**Your goal:** Can you extract the lines of the items starting at the one containing "Find all instances" and ending at the one containing "96H95V98H98V97L105 98V96H106V89H105L104 85L99", both included, and reproduce them exactly, leaving out any pictures?

**Dataset records:**
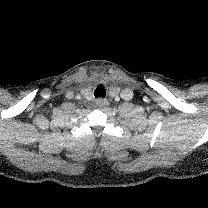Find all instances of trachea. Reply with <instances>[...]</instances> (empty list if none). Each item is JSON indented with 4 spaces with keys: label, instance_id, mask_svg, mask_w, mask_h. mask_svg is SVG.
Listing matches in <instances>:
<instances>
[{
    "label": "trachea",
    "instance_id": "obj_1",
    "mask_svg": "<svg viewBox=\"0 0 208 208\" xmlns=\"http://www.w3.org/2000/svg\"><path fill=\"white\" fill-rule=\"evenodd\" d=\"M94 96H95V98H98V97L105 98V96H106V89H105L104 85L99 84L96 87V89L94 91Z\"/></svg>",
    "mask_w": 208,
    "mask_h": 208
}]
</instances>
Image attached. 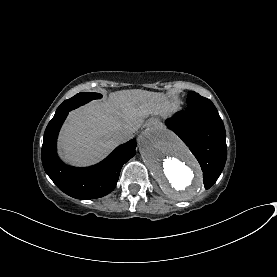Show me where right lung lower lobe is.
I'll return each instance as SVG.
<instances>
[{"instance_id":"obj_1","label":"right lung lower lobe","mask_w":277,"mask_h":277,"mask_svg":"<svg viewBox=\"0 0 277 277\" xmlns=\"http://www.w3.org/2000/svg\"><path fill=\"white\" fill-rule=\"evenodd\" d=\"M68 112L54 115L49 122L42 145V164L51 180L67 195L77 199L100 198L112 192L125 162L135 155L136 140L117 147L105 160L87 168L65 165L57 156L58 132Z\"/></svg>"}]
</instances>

...

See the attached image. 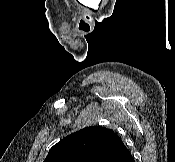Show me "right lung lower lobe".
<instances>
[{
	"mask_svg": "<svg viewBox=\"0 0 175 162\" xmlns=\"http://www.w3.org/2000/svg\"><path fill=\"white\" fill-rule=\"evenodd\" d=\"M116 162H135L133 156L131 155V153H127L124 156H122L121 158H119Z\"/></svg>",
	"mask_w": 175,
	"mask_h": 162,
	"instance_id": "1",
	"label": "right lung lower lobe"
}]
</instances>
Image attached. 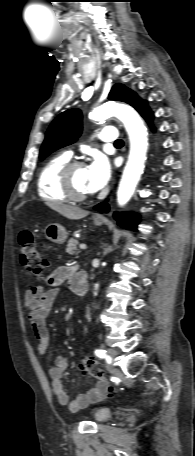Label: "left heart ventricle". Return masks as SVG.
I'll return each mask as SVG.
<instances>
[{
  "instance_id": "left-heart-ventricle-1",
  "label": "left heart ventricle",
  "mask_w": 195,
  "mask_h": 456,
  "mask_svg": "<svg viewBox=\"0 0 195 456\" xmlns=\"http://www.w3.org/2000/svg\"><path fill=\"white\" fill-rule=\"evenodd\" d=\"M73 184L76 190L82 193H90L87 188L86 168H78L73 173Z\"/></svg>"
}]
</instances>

**Task response:**
Find all instances of trachea. Reply with <instances>[...]</instances> (empty list if none). Each item is JSON indented with 4 spaces with keys: label, instance_id, mask_svg, mask_w, mask_h. mask_svg is SVG.
Listing matches in <instances>:
<instances>
[{
    "label": "trachea",
    "instance_id": "obj_1",
    "mask_svg": "<svg viewBox=\"0 0 208 208\" xmlns=\"http://www.w3.org/2000/svg\"><path fill=\"white\" fill-rule=\"evenodd\" d=\"M94 96H95V98H98V97L105 98V96H106V89H105L104 85L99 84L96 87V89L94 91Z\"/></svg>",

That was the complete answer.